Response-time constraints: Some psychological tests are classified as speed tests when the items are rather easy but include a time limit. On the other hand, tests classified as power tests are designed to measure the ability of the respondent, not the speed when performing these tests.
Statistical model: Tests can be classified in relation to the statistical model in which the test scores are based. Classical Test Theory (CTT) is based on the general linear model and test total scores. Item Response Theory (IRT) is based on a nonlinear model estimating the probability to answer to a given item as a function of the different levels of the underlying trait or ability.
Interpretation of the scores: Some tests focus on the degree of coverage of a certain domain or a predetermined criterion (i.e., criterion-referenced tests). Other tests, however, focus on the relative position of the respondent in relation to a reference group (i.e., norm-referenced tests).

12.3.3 Measurement error

In applied statistics and psychometrics we model data. Models are representations of reality and they do not often fit well into our data. Even in disciplines such as physics, some randomness is expected. Measurement error is pervasive and we need to include it when we model our data. Thus, our data result from adding to the model some measurement error (it is often called residual).

\[\begin{aligned} Data = Model \ + \ Residual\\ \end{aligned}\]

In turn, the measurement error will result from subtracting our model to our data. Put differently, the model is what we know (e.g., the theory X that we used to explain job burnout) and the residual or error is what we still do not know (e.g., what remains unexplained by theory X in relation to the phenomenon of job burnout).

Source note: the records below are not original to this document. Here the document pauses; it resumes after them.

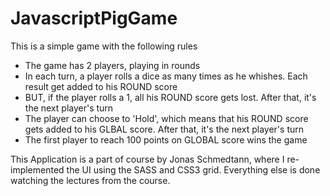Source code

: # JavascriptPigGame
This is a simple game with the following rules
- The game has 2 players, playing in rounds
- In each turn, a player rolls a dice as many times as he whishes. Each result get added to his ROUND score
- BUT, if the player rolls a 1, all his ROUND score gets lost. After that, it's the next player's turn
- The player can choose to 'Hold', which means that his ROUND score gets added to his GLBAL score. After that, it's the next player's turn
- The first player to reach 100 points on GLOBAL score wins the game

This Application is a part of course by Jonas Schmedtann, where I re-implemented the UI using the SASS and CSS3 grid. Everything else is done watching the lectures from the course.
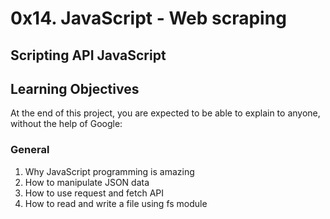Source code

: # 0x14. JavaScript - Web scraping
## Scripting API JavaScript

## Learning Objectives
At the end of this project, you are expected to be able to explain to anyone, without the help of Google:

### General
1. Why JavaScript programming is amazing
2. How to manipulate JSON data
3. How to use request and fetch API
4. How to read and write a file using fs module
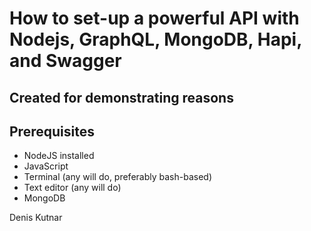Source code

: 

# How to set-up a powerful API with Nodejs, GraphQL, MongoDB, Hapi, and Swagger


## Created for demonstrating reasons


## Prerequisites

* NodeJS installed
* JavaScript 
* Terminal (any will do, preferably bash-based)
* Text editor (any will do)
* MongoDB

Denis Kutnar
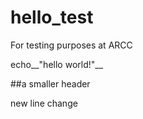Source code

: # hello_test
For testing purposes at ARCC

echo__"hello world!"__

##a smaller header

new line change
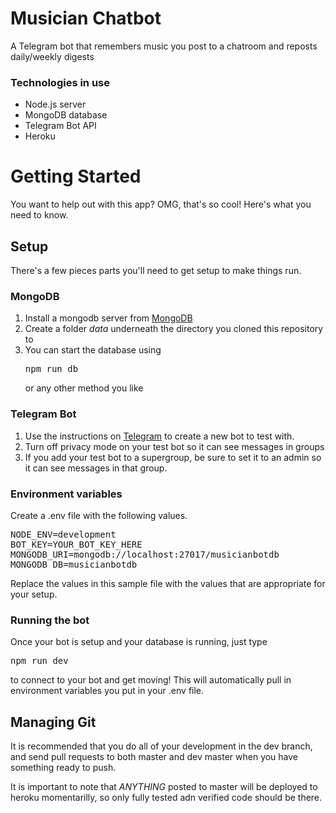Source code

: # Musician Chatbot
A Telegram bot that remembers music you post to a chatroom and reposts daily/weekly digests

### Technologies in use
* Node.js server
* MongoDB database
* Telegram Bot API
* Heroku

# Getting Started
You want to help out with this app?  OMG, that's so cool!  Here's what you need to know.

## Setup
There's a few pieces parts you'll need to get setup to make things run.

### MongoDB
1. Install a mongodb server from [MongoDB](https://www.mongodb.com/download-center#community)
2. Create a folder *data* underneath the directory you cloned this repository to
3. You can start the database using <pre>npm run db</pre> or any other method you like

### Telegram Bot
1. Use the instructions on [Telegram](https://core.telegram.org/bots#6-botfather) to create a new bot to test with.
2. Turn off privacy mode on your test bot so it can see messages in groups
3. If you add your test bot to a supergroup, be sure to set it to an admin so it can see messages in that group.

### Environment variables
Create a .env file with the following values.
<pre>
NODE_ENV=development
BOT_KEY=YOUR_BOT_KEY_HERE
MONGODB_URI=mongodb://localhost:27017/musicianbotdb
MONGODB_DB=musicianbotdb
</pre>

Replace the values in this sample file with the values that are appropriate for your setup.

### Running the bot
Once your bot is setup and your database is running, just type <pre>npm run dev</pre> to connect to your bot and get moving!  This will automatically pull in environment variables you put in your .env file.

## Managing Git
It is recommended that you do all of your development in the dev branch, and send pull requests to both master and dev master when you have something ready to push.

It is important to note that *ANYTHING* posted to master will be deployed to heroku momentarilly, so only fully tested adn verified code should be there.
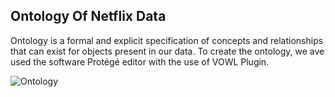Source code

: ## Ontology Of Netflix Data

Ontology is a formal and explicit specification of concepts and relationships that can exist for objects present in our data. To create the ontology, we ave used the software Protégé editor with the use of VOWL Plugin.

![Ontology](https://github.com/mankala29/datasciencechallenge/tree/main/Images/Ontology.jpg?raw=true)
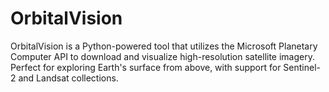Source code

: # OrbitalVision
OrbitalVision is a Python-powered tool that utilizes the Microsoft Planetary Computer API to download and visualize high-resolution satellite imagery. Perfect for exploring Earth's surface from above, with support for Sentinel-2 and Landsat collections.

\[\begin{aligned} Residual = Data \ - \ Model\\ \end{aligned}\]

In psychometrics, we assume that any observed score (\(X_{i}\)) is the result of a true score (\(T_{i}\)) plus its measurement error (\(E_{i}\)). Thus, the true score is the quantity that one subject has for a given trait, ability, or attribute. The observed score and the measurement error are random variables, whereas the true score is assumed to be a constant (the score obtained after infinite number of observations on the same subject).

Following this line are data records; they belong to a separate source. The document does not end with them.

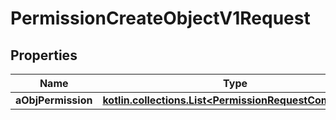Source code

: 
# PermissionCreateObjectV1Request

## Properties
| Name | Type | Description | Notes |
| ------------ | ------------- | ------------- | ------------- |
| **aObjPermission** | [**kotlin.collections.List&lt;PermissionRequestCompound&gt;**](PermissionRequestCompound.md) |  |  |



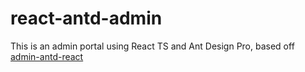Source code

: # react-antd-admin
This is an admin portal using React TS and Ant Design Pro, based off [admin-antd-react](http://admin-antd-react.liqingsong.cc/)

\[\begin{aligned} X_{i} = T_{i} \ + \ E_{i}\\ \end{aligned}\]

There are two sources of error: random error (unsystematic error) and bias (systematic error) (Figure 12.3). In turn, random error decomposes into generic random error and idiosyncratic random error, whereas bias decomposes into additive systematic error and correlational systematic error (Viswanathan, 2005).

Figure 12.3: Random error (unsystematic error) and bias (systematic error).

12.3.3.1 Random error

It is any type of error that is inconsistent, or it does not repeat in the same magnitude or direction except by chance. This variability in data collection tends to be averaged out in the long run. Sources of random error could be related to ambiguity, unclear wording, or double-barreled questions.

Idiosyncratic random error: It affects a few subjects (e.g., mood, language comprehension).
Generic random error: It affects many subjects (e.g., item-wording effects, noisy setting).

12.3.3.2 Bias

It is a type of error that consistently affects our measurements. After taking many repeated measures, this systematic error biases the measurement positively or negatively. Luckily, we can predict this type of error. For example, between the first and the second administration of a test, maturation, learning, or fatigue might explain the bias.

Additive systematic error: It increases or decreases the observed values by a constant magnitude (e.g., leading questions).
Correlational systematic error: It increases or decreases the relationship between variables (e.g., some subjects might interpret the response categories in some way, whereas other subjects might interpret these categories in a different way).